Yes, at Q3_K_M quantization. LLaMA 3 70B at Q3_K_M uses approximately 23 GB VRAM and runs at 14–16 tokens/sec on a single RTX 3090. Full Q4_K_M quality requires approximately 42 GB VRAM, which a dual 3090 NVLink pair provides at 15–18 tokens/sec combined. For most users, Q3_K_M on a single 3090 is excellent quality for interactive use.
Is the RTX 3090 good for AI in 2026?
Yes, particularly for value-focused buyers. The 24 GB VRAM matches the RTX 4090 and is more than double what most budget GPUs offer. For 7–70B models, the RTX 3090 remains a capable inference GPU in 2026, even though it launched in 2020.
How does the RTX 3090 compare to the RTX 3090 Ti for AI?

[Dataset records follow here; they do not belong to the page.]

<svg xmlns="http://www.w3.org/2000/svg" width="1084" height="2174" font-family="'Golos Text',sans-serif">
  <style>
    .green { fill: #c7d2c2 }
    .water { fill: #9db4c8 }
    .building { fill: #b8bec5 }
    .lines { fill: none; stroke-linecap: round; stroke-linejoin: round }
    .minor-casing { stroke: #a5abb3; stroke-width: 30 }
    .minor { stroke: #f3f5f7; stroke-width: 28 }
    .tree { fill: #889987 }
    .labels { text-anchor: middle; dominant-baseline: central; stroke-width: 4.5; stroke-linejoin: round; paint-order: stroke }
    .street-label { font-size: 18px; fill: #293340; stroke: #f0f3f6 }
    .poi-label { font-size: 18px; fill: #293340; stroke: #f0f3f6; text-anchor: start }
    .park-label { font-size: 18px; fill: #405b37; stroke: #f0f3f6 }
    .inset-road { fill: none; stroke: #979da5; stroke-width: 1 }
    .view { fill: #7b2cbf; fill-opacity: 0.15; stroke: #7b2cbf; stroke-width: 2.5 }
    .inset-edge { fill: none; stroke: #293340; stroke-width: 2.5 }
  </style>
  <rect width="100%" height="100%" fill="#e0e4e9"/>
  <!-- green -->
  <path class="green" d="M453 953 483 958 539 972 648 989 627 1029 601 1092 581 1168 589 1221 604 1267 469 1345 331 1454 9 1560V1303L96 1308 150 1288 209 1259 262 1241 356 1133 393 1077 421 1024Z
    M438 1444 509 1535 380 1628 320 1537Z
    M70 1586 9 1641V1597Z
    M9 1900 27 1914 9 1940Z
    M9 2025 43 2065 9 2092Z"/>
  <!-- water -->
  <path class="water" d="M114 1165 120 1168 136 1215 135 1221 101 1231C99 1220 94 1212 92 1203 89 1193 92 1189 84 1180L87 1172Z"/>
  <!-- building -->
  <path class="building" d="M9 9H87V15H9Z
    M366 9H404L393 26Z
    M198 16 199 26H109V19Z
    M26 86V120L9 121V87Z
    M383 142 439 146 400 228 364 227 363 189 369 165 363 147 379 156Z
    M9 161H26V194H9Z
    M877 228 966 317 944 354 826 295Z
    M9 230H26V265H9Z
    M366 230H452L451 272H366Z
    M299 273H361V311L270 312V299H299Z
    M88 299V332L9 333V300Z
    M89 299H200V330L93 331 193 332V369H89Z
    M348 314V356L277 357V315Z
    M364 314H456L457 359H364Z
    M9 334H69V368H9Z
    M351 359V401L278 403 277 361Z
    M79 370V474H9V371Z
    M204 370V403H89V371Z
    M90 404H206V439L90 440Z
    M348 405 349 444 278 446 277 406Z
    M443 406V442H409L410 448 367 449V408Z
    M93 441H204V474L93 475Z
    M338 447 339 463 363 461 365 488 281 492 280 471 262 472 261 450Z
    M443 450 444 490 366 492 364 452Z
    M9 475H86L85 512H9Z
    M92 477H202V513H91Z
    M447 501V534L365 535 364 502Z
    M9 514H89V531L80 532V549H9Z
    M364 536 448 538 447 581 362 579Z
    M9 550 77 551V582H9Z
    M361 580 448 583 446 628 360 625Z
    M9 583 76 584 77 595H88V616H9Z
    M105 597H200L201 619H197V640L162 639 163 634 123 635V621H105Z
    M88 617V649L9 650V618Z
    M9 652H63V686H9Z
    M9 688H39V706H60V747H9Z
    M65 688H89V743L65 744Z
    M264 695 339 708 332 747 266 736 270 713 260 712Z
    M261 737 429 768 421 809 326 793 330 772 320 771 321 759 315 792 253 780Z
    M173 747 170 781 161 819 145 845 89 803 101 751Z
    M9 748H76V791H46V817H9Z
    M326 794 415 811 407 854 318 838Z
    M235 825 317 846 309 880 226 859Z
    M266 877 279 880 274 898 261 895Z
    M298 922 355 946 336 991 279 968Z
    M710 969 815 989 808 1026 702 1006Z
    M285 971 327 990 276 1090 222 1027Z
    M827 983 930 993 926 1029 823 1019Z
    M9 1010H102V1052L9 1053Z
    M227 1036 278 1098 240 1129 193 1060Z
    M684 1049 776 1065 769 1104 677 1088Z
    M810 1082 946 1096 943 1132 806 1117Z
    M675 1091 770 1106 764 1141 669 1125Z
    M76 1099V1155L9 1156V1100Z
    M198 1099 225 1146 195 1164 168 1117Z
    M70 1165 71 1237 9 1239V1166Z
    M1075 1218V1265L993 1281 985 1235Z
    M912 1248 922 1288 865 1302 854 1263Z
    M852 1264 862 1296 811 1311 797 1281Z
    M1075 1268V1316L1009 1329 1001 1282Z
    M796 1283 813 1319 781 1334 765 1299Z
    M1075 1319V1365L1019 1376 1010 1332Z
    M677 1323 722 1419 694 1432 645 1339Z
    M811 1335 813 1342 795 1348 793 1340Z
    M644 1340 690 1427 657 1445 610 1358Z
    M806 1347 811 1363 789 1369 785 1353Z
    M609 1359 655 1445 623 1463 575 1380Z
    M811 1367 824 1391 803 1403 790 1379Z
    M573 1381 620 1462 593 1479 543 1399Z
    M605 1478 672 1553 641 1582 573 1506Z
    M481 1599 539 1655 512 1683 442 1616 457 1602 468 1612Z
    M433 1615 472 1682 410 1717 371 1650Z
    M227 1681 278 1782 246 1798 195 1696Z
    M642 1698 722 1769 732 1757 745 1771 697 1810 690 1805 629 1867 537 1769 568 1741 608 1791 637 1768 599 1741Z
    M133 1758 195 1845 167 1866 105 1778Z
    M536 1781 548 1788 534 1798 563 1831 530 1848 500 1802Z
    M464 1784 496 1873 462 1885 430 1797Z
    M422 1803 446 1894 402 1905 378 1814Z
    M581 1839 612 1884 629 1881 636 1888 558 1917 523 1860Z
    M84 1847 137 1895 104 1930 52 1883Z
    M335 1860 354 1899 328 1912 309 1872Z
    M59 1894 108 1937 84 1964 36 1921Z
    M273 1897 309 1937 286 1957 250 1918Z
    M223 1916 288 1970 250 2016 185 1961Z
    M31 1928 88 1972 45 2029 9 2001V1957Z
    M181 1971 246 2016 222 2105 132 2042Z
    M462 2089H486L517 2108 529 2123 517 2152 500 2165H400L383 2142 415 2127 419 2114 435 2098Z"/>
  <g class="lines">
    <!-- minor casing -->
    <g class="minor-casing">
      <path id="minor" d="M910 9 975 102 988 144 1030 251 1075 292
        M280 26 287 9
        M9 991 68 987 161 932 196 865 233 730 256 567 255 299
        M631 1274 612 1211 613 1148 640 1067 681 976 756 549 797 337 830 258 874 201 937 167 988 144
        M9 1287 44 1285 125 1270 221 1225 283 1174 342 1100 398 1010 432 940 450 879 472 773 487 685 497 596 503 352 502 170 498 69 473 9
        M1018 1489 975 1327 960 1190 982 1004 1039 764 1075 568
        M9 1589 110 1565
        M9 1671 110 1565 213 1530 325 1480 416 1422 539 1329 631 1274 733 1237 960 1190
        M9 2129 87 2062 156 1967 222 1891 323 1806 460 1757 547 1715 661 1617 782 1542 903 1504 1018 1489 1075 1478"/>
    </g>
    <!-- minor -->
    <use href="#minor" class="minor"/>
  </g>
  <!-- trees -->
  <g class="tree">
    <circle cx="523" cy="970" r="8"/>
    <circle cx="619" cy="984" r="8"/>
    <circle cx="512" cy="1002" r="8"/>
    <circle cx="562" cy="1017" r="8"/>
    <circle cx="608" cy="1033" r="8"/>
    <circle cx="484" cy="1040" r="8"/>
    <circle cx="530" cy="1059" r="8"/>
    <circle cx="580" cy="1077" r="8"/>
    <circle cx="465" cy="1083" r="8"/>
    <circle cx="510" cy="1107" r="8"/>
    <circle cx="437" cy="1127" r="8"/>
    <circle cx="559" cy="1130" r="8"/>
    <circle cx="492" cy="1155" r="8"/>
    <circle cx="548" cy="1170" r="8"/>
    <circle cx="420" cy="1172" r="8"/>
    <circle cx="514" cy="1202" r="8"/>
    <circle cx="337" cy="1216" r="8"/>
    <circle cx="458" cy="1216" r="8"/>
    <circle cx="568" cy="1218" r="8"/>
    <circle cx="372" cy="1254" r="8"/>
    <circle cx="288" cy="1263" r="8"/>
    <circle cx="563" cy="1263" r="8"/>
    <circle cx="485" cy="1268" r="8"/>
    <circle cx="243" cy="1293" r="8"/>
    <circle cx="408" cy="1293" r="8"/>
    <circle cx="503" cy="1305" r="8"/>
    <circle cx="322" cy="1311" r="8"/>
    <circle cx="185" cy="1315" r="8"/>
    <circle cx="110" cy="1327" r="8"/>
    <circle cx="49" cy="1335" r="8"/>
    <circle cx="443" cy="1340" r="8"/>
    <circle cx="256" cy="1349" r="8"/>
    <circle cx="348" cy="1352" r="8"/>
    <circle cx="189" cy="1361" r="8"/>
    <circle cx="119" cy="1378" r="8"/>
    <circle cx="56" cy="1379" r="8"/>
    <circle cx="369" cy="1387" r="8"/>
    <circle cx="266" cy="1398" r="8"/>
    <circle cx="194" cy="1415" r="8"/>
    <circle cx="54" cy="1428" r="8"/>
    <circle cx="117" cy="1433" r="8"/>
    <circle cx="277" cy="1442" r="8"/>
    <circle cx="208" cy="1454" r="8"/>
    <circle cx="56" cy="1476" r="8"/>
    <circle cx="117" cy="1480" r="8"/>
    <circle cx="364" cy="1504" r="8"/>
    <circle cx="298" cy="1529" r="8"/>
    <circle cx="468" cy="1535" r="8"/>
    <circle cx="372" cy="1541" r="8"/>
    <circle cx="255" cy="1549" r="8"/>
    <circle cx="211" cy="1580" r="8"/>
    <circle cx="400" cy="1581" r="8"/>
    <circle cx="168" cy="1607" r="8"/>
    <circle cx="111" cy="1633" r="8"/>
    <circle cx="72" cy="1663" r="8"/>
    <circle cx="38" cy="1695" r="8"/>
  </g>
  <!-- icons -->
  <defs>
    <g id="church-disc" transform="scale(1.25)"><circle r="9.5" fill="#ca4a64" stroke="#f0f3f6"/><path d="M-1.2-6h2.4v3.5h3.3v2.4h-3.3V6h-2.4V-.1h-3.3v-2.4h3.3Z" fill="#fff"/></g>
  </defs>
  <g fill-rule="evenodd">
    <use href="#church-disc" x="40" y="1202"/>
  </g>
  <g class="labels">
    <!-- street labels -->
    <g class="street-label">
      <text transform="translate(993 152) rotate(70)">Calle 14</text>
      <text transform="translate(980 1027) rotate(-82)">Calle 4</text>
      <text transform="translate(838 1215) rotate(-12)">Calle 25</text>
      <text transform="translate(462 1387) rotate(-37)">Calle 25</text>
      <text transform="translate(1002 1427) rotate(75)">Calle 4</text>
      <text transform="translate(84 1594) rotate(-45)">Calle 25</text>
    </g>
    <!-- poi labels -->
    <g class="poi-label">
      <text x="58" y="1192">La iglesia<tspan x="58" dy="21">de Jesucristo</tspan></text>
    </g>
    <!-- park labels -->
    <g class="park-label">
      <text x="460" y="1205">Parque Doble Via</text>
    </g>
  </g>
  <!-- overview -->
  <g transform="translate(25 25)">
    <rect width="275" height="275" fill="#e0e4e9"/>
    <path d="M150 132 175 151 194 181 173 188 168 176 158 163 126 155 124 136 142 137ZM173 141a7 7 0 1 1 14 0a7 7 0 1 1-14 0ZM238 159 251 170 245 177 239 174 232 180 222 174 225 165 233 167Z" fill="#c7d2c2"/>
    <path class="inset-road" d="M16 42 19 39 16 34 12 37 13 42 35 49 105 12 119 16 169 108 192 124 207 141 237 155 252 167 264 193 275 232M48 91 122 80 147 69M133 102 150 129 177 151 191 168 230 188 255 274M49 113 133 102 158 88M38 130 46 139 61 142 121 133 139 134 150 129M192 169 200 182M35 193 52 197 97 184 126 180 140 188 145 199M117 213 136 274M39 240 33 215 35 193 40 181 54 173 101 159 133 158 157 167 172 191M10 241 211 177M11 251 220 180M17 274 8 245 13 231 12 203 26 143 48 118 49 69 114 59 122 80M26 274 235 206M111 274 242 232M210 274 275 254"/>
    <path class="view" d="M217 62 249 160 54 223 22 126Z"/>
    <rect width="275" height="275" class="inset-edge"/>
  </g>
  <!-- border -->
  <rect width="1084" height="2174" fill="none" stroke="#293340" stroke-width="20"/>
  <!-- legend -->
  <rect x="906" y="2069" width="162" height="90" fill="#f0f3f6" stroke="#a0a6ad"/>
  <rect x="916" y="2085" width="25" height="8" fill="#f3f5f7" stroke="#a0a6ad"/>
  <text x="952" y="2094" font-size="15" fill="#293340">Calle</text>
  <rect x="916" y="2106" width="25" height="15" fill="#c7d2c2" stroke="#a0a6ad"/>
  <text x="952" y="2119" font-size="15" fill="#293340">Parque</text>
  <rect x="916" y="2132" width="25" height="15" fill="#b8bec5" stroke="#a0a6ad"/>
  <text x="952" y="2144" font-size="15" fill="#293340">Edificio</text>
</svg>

The RTX 3090 Ti adds a faster core, typically delivering 10–12% higher tokens/sec at a 25–40% price premium. For most users, the base 3090 is better value. The Ti is worth considering only if performance is the priority over cost.
Can I use a RTX 3090 for AI image generation?
Yes. Stable Diffusion and similar image generation workloads run well on the RTX 3090. 24 GB VRAM handles larger batch sizes and higher resolutions than the typical 12 GB mid-range GPU.
What quantization level should I use on the RTX 3090?
For 7–13B models: Q5_K_M or Q6_K give near-full quality with good speed. For 70B: Q3_K_M is the practical single-GPU option on 24 GB VRAM. For most use cases, Q4_K_M is the default balance of quality and speed for models up to 30B.